Habitat : lisière de bois.

Identification : sa tige herbacée qui atteint facilement 7 mètres s'enroulent sur les supports en décrivant un mouvement dextrogyre, elle est dépourvue de vrille (caractère qui permet de le distinguer de la bryone).
Les feuilles sont vert vif, luisantes et cordiformes.
Les baies mûres sont rouge vif, luisantes et persistent jusqu'au début de l'hiver.

Partie utilisée :
- le rhizome est récolté en décembre ,

- les jeunes pousses au printemps.

Préparation du rhizome : broyé, et bouilli il s'applique en cataplasme sur les contusions et les ecchymoses, c'est pourquoi C autrefois le nom populaire du tamier était "herbe aux femmes battues".
Il peut aussi être employer pour soulager les douleurs rhumatismales.
Il faut noter que le rhizome ne doit pas être utilisé frais car il pourrait provoquer de graves irritations ( présence de cristaux d'oxalate de calcium).

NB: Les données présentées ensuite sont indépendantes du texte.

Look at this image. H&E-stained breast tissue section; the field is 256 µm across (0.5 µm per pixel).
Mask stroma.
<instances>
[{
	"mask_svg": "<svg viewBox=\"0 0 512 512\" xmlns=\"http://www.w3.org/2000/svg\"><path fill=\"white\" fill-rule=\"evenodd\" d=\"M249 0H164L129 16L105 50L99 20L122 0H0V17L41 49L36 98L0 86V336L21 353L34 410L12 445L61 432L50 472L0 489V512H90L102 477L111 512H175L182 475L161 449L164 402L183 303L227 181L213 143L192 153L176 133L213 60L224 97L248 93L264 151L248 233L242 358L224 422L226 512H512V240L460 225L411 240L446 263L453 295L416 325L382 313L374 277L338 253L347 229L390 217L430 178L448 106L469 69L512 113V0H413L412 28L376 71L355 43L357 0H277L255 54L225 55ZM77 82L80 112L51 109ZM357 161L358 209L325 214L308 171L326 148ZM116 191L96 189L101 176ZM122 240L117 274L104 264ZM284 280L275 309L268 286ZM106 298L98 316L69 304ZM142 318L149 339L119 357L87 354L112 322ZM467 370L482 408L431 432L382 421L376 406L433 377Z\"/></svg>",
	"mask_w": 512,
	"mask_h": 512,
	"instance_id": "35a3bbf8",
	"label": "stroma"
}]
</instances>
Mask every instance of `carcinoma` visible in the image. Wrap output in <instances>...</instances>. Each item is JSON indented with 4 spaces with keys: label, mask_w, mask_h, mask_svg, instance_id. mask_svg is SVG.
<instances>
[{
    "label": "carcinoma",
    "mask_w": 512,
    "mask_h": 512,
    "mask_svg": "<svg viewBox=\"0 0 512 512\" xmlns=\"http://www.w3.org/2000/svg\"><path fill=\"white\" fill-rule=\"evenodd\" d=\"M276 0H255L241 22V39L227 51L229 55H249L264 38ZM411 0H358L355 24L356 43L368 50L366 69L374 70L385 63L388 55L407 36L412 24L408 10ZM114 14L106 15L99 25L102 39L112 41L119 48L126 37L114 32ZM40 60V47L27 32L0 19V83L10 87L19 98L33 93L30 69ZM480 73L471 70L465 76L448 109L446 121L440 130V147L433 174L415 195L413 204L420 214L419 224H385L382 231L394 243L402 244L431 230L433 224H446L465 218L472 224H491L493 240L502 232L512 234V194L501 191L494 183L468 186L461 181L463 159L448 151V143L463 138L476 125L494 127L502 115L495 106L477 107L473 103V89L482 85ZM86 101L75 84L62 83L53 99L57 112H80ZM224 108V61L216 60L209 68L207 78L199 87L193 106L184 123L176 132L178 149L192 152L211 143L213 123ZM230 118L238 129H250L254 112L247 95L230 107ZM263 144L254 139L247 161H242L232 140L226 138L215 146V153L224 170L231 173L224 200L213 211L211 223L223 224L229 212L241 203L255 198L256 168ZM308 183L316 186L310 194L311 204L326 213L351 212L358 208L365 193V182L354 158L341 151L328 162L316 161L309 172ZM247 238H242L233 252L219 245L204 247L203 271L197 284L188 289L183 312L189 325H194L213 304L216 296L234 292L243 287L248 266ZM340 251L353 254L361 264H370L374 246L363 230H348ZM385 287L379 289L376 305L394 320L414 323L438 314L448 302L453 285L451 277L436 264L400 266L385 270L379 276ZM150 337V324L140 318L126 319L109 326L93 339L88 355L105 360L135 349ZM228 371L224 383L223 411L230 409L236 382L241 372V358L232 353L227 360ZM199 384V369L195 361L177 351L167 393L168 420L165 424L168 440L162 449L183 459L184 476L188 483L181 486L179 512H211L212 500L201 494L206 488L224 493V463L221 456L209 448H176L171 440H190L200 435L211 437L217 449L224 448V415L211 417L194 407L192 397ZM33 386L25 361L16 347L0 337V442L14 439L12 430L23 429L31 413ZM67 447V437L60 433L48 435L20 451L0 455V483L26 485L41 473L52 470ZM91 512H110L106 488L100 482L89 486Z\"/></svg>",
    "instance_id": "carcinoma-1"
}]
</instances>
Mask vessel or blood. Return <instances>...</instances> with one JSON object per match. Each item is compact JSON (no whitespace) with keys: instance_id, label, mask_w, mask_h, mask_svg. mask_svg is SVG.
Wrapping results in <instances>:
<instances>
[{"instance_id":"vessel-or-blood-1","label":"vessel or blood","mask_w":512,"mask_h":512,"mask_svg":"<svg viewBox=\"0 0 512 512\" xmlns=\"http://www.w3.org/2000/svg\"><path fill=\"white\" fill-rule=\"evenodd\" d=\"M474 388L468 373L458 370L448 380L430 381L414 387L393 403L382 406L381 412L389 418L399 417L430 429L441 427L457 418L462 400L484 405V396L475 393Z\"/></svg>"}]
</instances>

Usage culinaire : Les jeunes pousses sont consommés cuites en Europe et en particulier dans le Sud-Ouest de la France.
Un autre usage est beaucoup plus controversé: certaines personnes téméraires proposent de consommer son rhizome bouilli à la manière des ignames tropicaux !


Toxicité :
Attention les baies rouges sont très toxiques.
Présence de saponines et de diosgénine pouvant entraîner des troubles digestifs et respiratoires.
En revanche les merles et les grives les apprécient .

Sur la photo ci-contre on découvre les graines que renferme le fruit.

En survolant l'image avec la souris on découvre une photo prise le 15 janvier 2012, donc les fruits peuvent persister jusqu'à une période avancée de l'hiver.